LW:  What do you think is ahead for the industry in 2022 and beyond?

RL:  Let’s look at cannabis on a global landscape. Let’s look at what’s happening in emerging economies like Lesotho, Zimbabwe, and Zaire. Even in Jamaica, Jamaica’s always been, the kaya plant, the plant of the people. But even in Jamaica as a business, it’s expanding. So we’ve already seen the growth in 2019, 2018, in Europe; now we’re going to see these other countries, these other places in the world globally, again, not making it a black or white thing, but predominantly black communities, black regions, of the world, really exploding, and changing the trajectory of this industry. I always say there’s a force multiplier of one and a half times when we get into these emerging economies because we’re going to teach people how to do two things: sell their culture, which is big, and then the second thing is, we’re going to teach them how to sell finished products.

So again, I’ll go back to this and mention Steve. Steve DeAngelo’s down in Mexico, and I’ve been following Steve, and Steve’s been active in talking to the people, and before he left I said to him, “We have to start teaching people how to sell finished products. We can no longer sell raw goods. Especially these African countries, in the continent of Africa, and South America, and indigenous folks. We need to teach them how to take finished products and combine it with their culture.” That’s what we’re going to see in 2022. We saw a little bit of it, and then the pandemic hit. Now we’re going to see the explosion of it through this industry globally.

LW:  You’re a role model for so many BIPOC entrepreneurs and legacy operators. How do you manage that responsibility?

RL:  I take it with a tremendous amount of gratitude, because of what I was able to overcome, and for those who gave me an opportunity. I feel like I worked super hard to get to a place, and some people will say, “Heavy is the head that wears the crown.” I’m not royal. I’m just loyal to this game and to life. But truthfully, it feels good to be a leader in the industry, and it feels good to be in this position.
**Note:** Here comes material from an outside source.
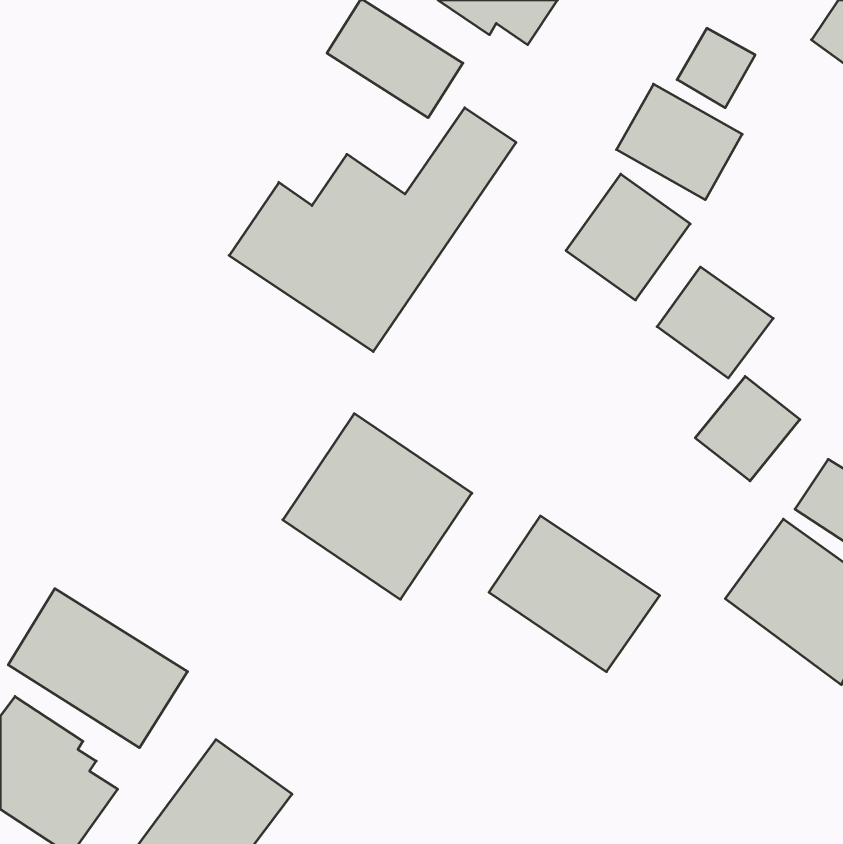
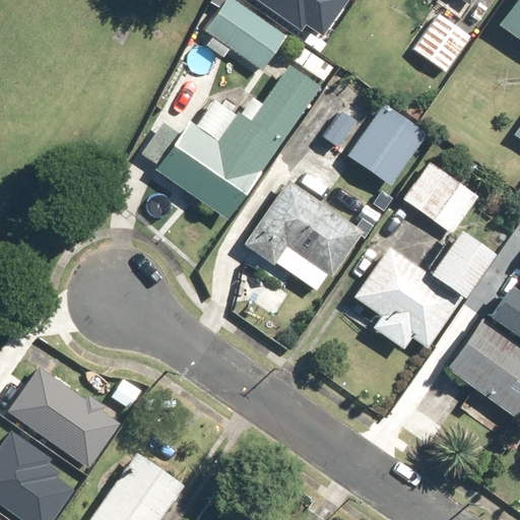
building: [616,84,742,200] -> none
building: [283,414,472,599] -> [245,181,361,295]
building: [489,516,660,672] -> [356,254,461,349]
It does force me to maintain my integrity at all times. And it forces me to operate transparently because of the things that I’ve gone through and the places that I’ve been. It really makes me remain accountable to my word. And there are two things I always say: with integrity comes justice, but also, with integrity, you have to be transparent. I am fortunate that I’ve gotten an opportunity to show this. The one thing that I regret the most is that two people who are very dear to me only got to see the beginning of this.